I’ve always been somewhat perplexed by the idea that summertime is when the world’s big movie studios expect they can cash in. I understand Christmas movie rushes; people stuck inside looking for a way to get out coupled with cold weather means a Cineplex might be just the right retreat. And sure, in the summer people have more time and the kids aren’t in school, but shouldn’t we all be outside enjoying the glow of the sun instead of the big screen? It seems a record number of Americans had an answer to that very question during last weekend’s observance of Memorial Day.
In the US it’s being reported that the long weekend (typically a cash cow for studios and their early summer blockbusters) was a total bust for Hollywood. Between Friday and Monday the industry in Canada and the US took $190m. That’s on par with 2001 and far below what anyone had hoped for.

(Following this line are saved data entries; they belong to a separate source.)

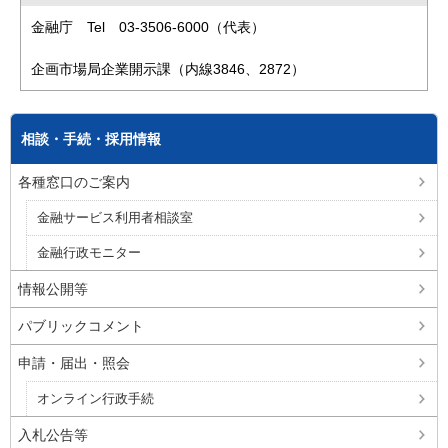
金融庁 Tel 03-3506-6000（代表）
企画市場局企業開示課（内線3846、2872）
相談・手続・採用情報
各種窓口のご案内
金融サービス利用者相談室
金融行政モニター
情報公開等
パブリックコメント
申請・届出・照会
オンライン行政手続
入札公告等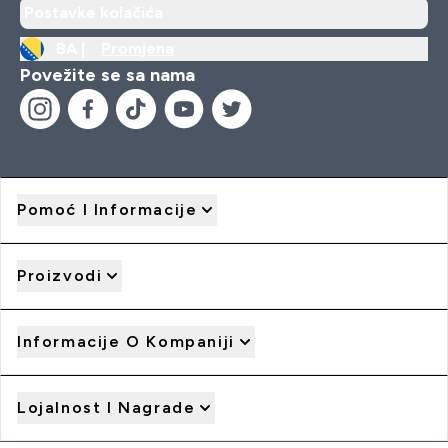
Postavke kolačića
BA |
Promjena
Povežite se sa nama
Pomoć I Informacije
Proizvodi
Informacije O Kompaniji
Lojalnost I Nagrade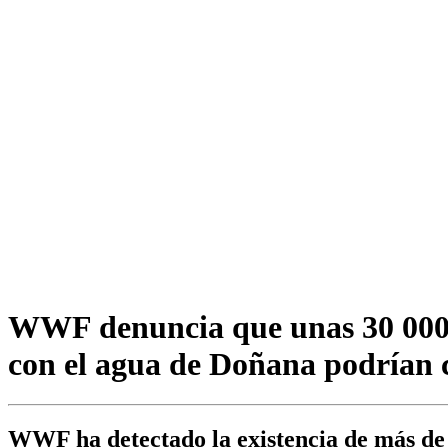
WWF denuncia que unas 30 000 to
con el agua de Doñana podrían 
WWF ha detectado la existencia de más de 1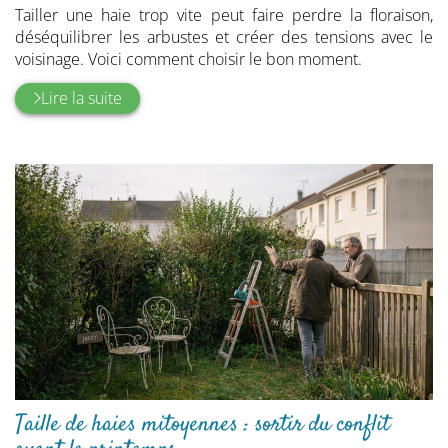
Tailler une haie trop vite peut faire perdre la floraison,
déséquilibrer les arbustes et créer des tensions avec le
voisinage. Voici comment choisir le bon moment.
Lire la suite
Taille de haies mitoyennes : sortir du conflit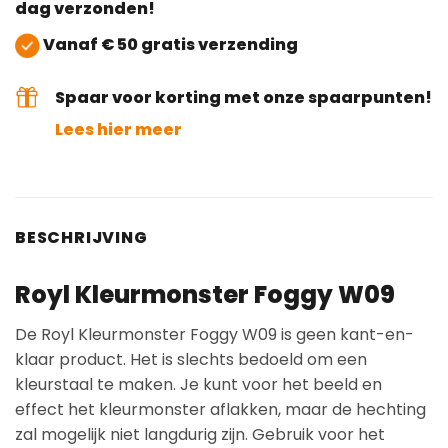
dag verzonden!
Vanaf € 50 gratis verzending
Spaar voor korting met onze spaarpunten!
Lees hier meer
BESCHRIJVING
Royl Kleurmonster Foggy W09
De Royl Kleurmonster Foggy W09 is geen kant-en-
klaar product. Het is slechts bedoeld om een
kleurstaal te maken. Je kunt voor het beeld en
effect het kleurmonster aflakken, maar de hechting
zal mogelijk niet langdurig zijn. Gebruik voor het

This year’s presumed darling was Tomorrowland, a sci-fi film that takes its name from the celebrated district at Disneyland. It seems George Clooney, one of the leads, was still not enough to coax the masses into their seats. The Walt Disney picture did half as well as the blockbusters during the same period for the past two years.
Surprisingly violent for a Disney film, the two-hour saga about a girl tasked with saving the world from impending drought, famine and humanity’s self-inflicted destruction didn’t quite tell a well-rounded or compelling story. It hit you over the head with an allegory from the beginning. It’s an odd bit of messaging from a company that runs media divisions that at times seem like they’re part of the problem and not the solution.
However, no one could have known how half-hatched the film might feel before it opened last weekend. So its narrative shortcomings aren’t likely what sold it short for the holiday weekend. There were a few other things that could have been at play. Extreme flooding in the American South and abnormally high temperatures in places like Alaska meant people didn’t necessarily need to plop down in front of the silver screen to get a lesson about how we’re doing as humans.
Still, most were likely outside or happily binge-watching one of the many new TV shows that have been released online. Far from the multiplex, the masses and contrived ideas about how we might save the world.
Tristan McAllister is Monocle’s transport editor.